Chemotherapy-induced neuropathy is one of the severe side effects of cancer therapy. Moreover, chronic bone marrow damage by chemotherapy accompanies impaired HSC function or hematopoietic regeneration, and this leads to reduced recovery of bone marrow microenvironment cells. In particular, chemotherapy drugs such as cisplatin induces sympathetic neuropathy by reducing the expression of Th fibers. In our study, cisplatin-induced bone marrow dysfunction and SNS injury were prevented by NPY treatment, which reduced cisplatin-induced apoptosis of BM cells. This protective effect of NPY was not found in conditional Y1 receptor knockout mice in macrophages. To explore the specific mechanism of NPY/Y1 receptor-mediated improvement of cisplatin-induced bone marrow dysfunction, we performed an in vitro experiment evaluating the differentiation of PC12 cells into neurons. PC12 cells exposed to conditioned medium (CM), derived from the NPYtreated control macrophages, showed neural differentiation capacity, but not in Y1 receptor deficient macrophages treated with NPY. Taken together, these results highlight the fact that NPY has a potential therapeutic value for chemotherapy-induced bone marrow abnormalities, and the trophic or bioactive factors secreted from macrophages through NPY/Y1 regulation mediates neural protection. Transforming growth factor-beta (TGF-β) has been known to play a key role in the regulation of neuronal survival, differentiation and repair processes in the nervous system. We confirmed that the PI3K/Akt/mTOR/eIL4E signaling pathway, which produces TGF-β, was activated in macrophages with NPY treatment, resulting in an up-regulation of TGF-β secretion or expression in macrophages. Therefore, these results indicate that TGF-β released by NPY-mediated Y1 receptor stimulation in macrophages is responsible for neuroprotection and HSC survival in bone marrow.

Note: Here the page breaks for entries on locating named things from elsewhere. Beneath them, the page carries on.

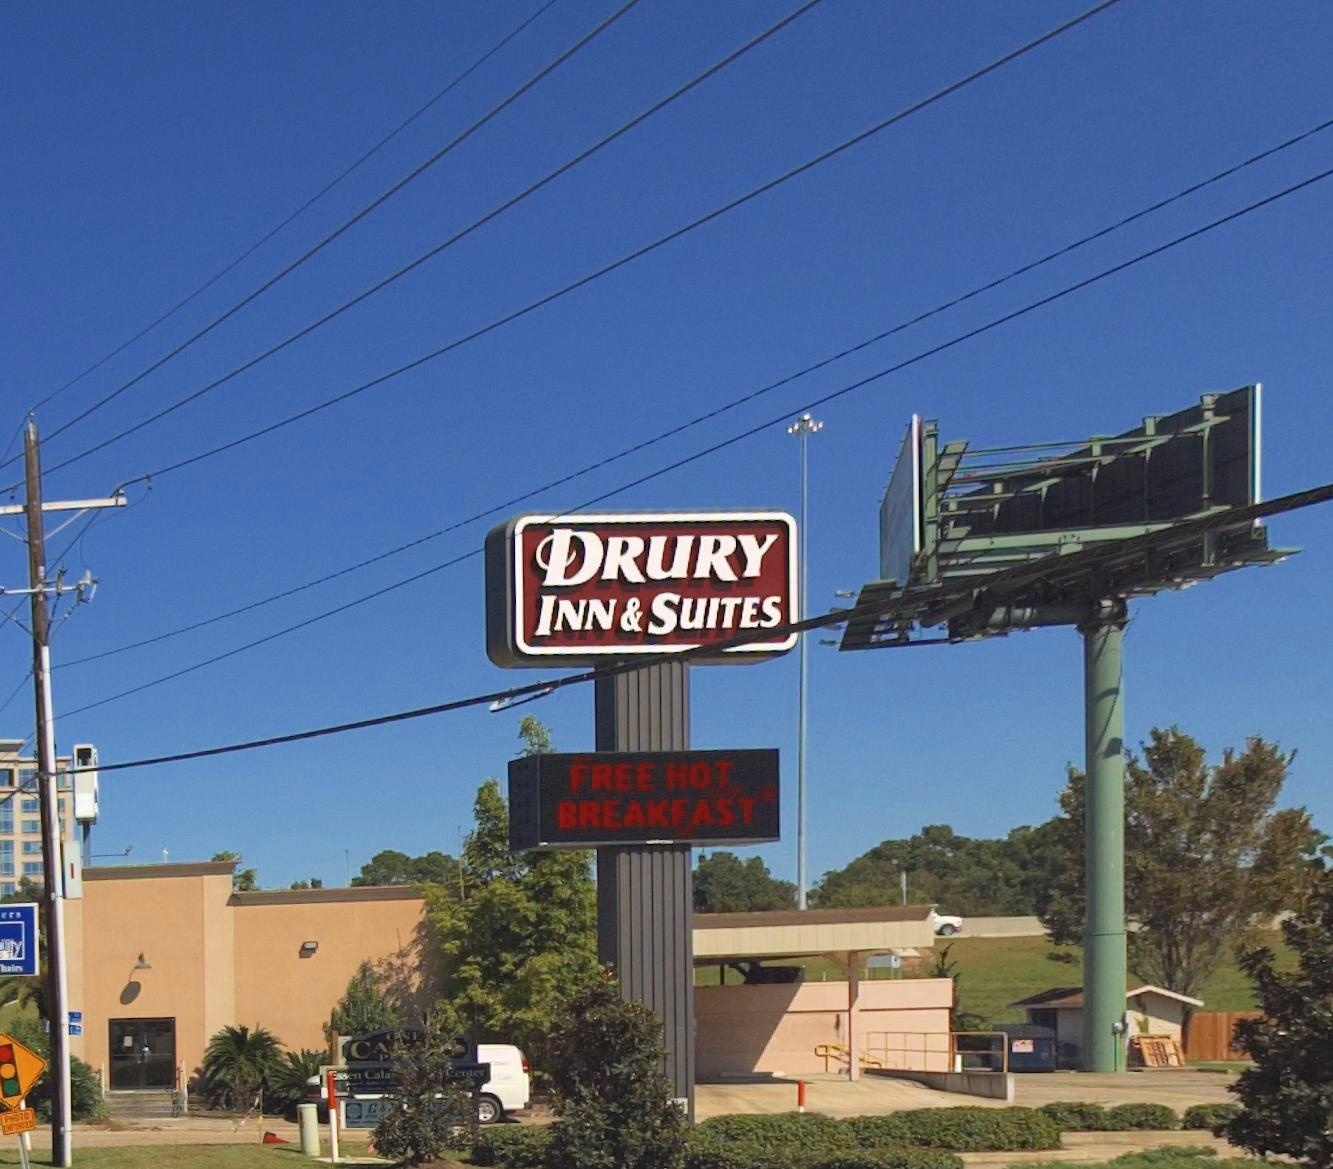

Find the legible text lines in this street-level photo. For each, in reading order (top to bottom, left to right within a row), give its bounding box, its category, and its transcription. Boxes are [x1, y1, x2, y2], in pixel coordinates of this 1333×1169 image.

[534, 528, 781, 588] BusinessName: DRURY
[533, 590, 783, 638] BusinessName: INN & SUITES
[568, 760, 735, 794] None: FREE HOT
[555, 796, 760, 832] None: BREAKFAST
[348, 1040, 390, 1061] None: CA
[330, 1068, 393, 1081] None: *ssen Cala
[445, 1066, 486, 1079] None: Center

In conclusion, our findings suggest a new role of NPY as a regulator for bone marrow HSC microenvironment (Fig. 1). Moreover, we suggest that NPY or Y1 agonists have a potential clinical utility as neuroprotective agents for patients treated with chemotherapy. With an increase in patients suffering from cancer, the development of drugs is important for reduction of chemotherapy-induced side effects. NPY has a high clinical value to improve bone marrow impairments by chemotherapy, due to a stable peptide that is synthesized naturally. Therefore, the modulation of the endogenous bone marrow HSC microenvironment by NPY could be an effective therapeutic approach. Further studies investigating the functional role of NPY on bone marrow HSC microenvironment under pathological conditions may provide more valuable information on the mechanisms of interaction with the nervous system and HSC microenvironment.

Fig. 1.

Model of NPY mediated regulation of HSC microenvironment. Under homeostatic conditions of bone marrow, HSCs reside in the perivascular niche. SNS regulates EC and Nestin+ MSCs associated with HSC retention in perivascular niche. (1) Under condition of NPY deficiency in the bone marrow environment, (A) destruction of SNS fibers and endothelial cell death occurs, and (B) nestin+ MSCs decrease, since macrophages expressing Y1 receptor cannot support these niche cell survival. Thus, (C) survival of HSCs residing in the perivascular niche is reduced. (2) In mouse model of NPY deficiency or chemotherapy-induced SNS nerve injury, NPY treatment promotes neuroprotection from SNS fiber destruction by TGF-β secreted from macrophage through the Y1 receptor, resulting in prevention of HSC loss.